PORTLAND — Expansion plans at Evergreen Cemetery off Stevens Avenue include an addition that reflects the growing trend towards cremation.
Cemetery Superintendent Joseph Dumais will outline the plans at a public meeting Tuesday, April 15, at 6:30 p.m. at the Wilde Memorial Chapel off Stevens Avenue.
Dumais last week said he hopes to install a columbarium of three granite columns about 6 feet tall in an area targeted for expansion eight years ago. The columbarium would have 300 niches to inter urns holding cremated remains.
Depending on the urn size, the niches could each hold two.
“It’s a feature people like and request,” Dumais said.
On average, Dumais said there are 125 burials per year at Evergreen, which opened in 1855. As many as 50 percent of the remains today have been cremated, he said.
He said his discussions and research show this is a trend throughout the nation, and is occurring as space available for graves is decreasing.
The expansion plans will also require approval by the city Historic Preservation and Planning boards. Dumais said he expects to approach the boards with plans this month, but cost estimates have not been determined.
He said he would like work to start by late summer.
The columbarium would be set on raised land near an access road that would be widened for better access and parking. A new exit road would also be built, Dumais said.
A second phase of expansion would create space for about 800 new plots, roads and landscaping. The new area would be developed near Stevens Avenue and would require removing a stand of growth and trees now used as a buffer.

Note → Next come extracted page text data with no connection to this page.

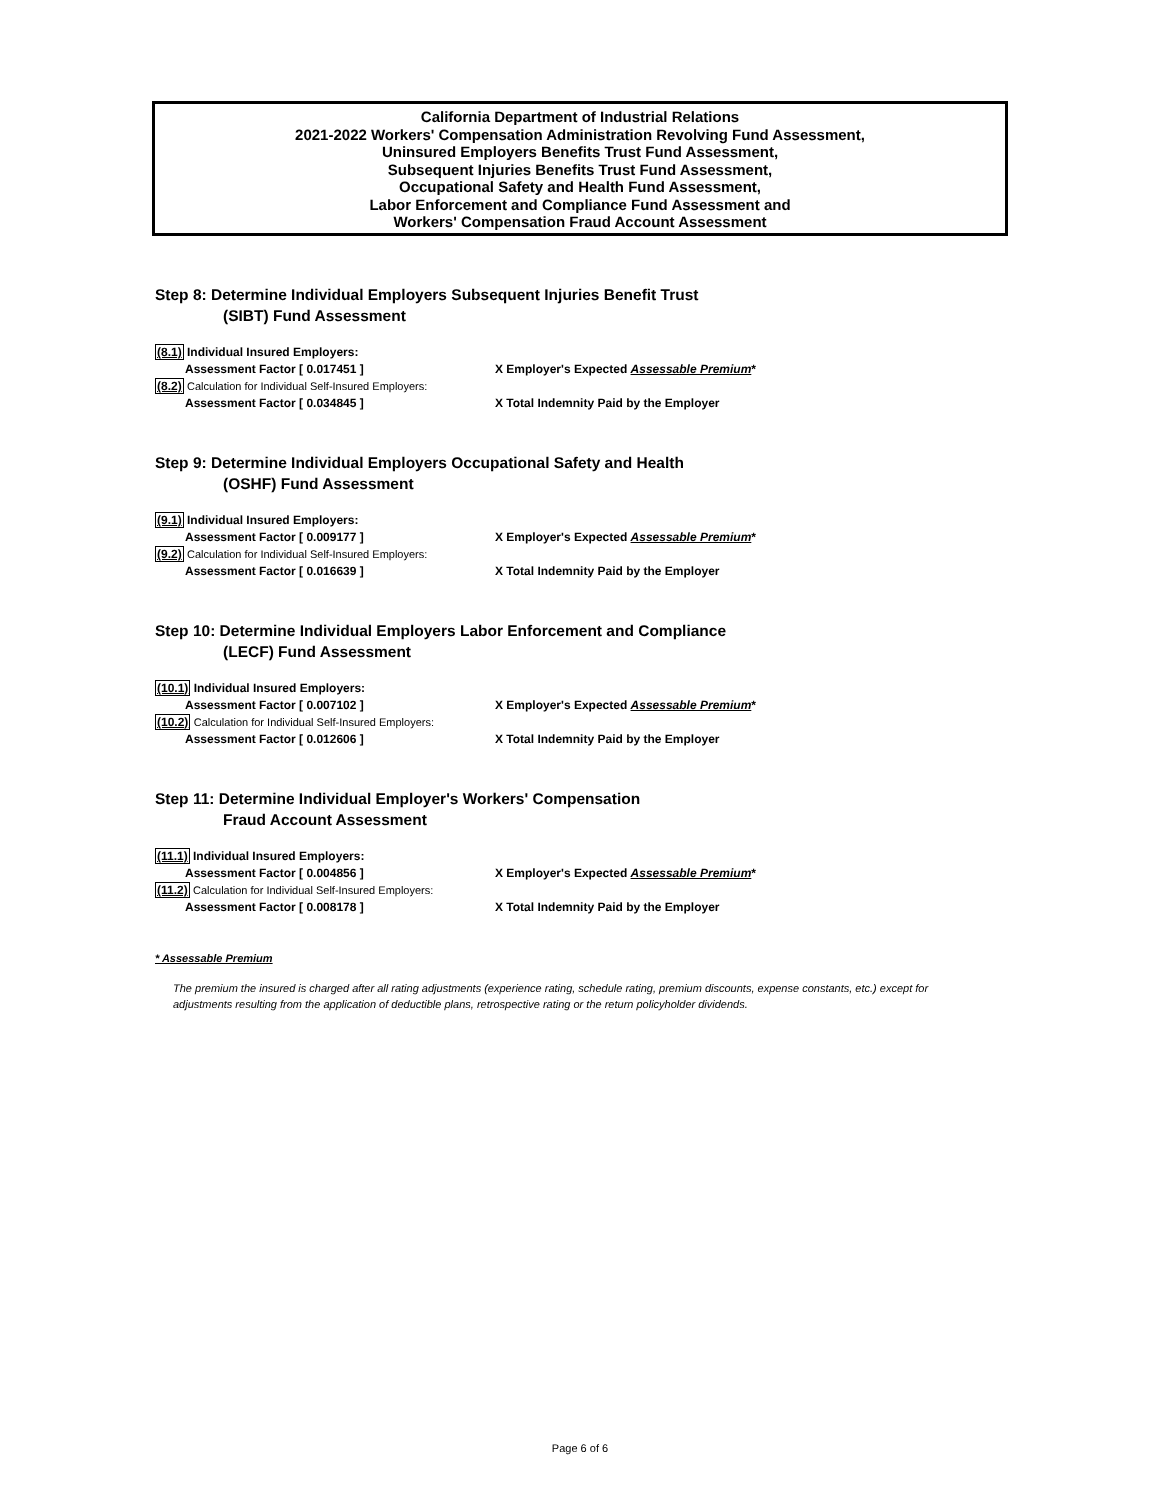California Department of Industrial Relations
2021-2022 Workers' Compensation Administration Revolving Fund Assessment,
Uninsured Employers Benefits Trust Fund Assessment,
Subsequent Injuries Benefits Trust Fund Assessment,
Occupational Safety and Health Fund Assessment,
Labor Enforcement and Compliance Fund Assessment and
Workers' Compensation Fraud Account Assessment
Step 8: Determine Individual Employers Subsequent Injuries Benefit Trust
(SIBT) Fund Assessment
(8.1) Individual Insured Employers:
Assessment Factor [ 0.017451 ] X Employer's Expected Assessable Premium*
(8.2) Calculation for Individual Self-Insured Employers:
Assessment Factor [ 0.034845 ] X Total Indemnity Paid by the Employer
Step 9: Determine Individual Employers Occupational Safety and Health
(OSHF) Fund Assessment
(9.1) Individual Insured Employers:
Assessment Factor [ 0.009177 ] X Employer's Expected Assessable Premium*
(9.2) Calculation for Individual Self-Insured Employers:
Assessment Factor [ 0.016639 ] X Total Indemnity Paid by the Employer
Step 10: Determine Individual Employers Labor Enforcement and Compliance
(LECF) Fund Assessment
(10.1) Individual Insured Employers:
Assessment Factor [ 0.007102 ] X Employer's Expected Assessable Premium*
(10.2) Calculation for Individual Self-Insured Employers:
Assessment Factor [ 0.012606 ] X Total Indemnity Paid by the Employer
Step 11: Determine Individual Employer's Workers' Compensation
Fraud Account Assessment
(11.1) Individual Insured Employers:
Assessment Factor [ 0.004856 ] X Employer's Expected Assessable Premium*
(11.2) Calculation for Individual Self-Insured Employers:
Assessment Factor [ 0.008178 ] X Total Indemnity Paid by the Employer
* Assessable Premium
The premium the insured is charged after all rating adjustments (experience rating, schedule rating, premium discounts, expense constants, etc.) except for adjustments resulting from the application of deductible plans, retrospective rating or the return policyholder dividends.
Page 6 of 6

A new tree buffer extending farther along Stevens Avenue would eventually replace the trees that are removed.
The 239-acre cemetery is the city’s second largest publicly owned open space. Its undeveloped areas, estimated at about 100 acres by Dumais, contain walking trails and are renown as a spot for birding while hosting a variety of other wildlife.
Plans to expand Evergreen Cemetery on Stevens Avenue include building a columbarium for cremated remains on the land in the foreground, and adding more plots for graves in the wooded area beyond.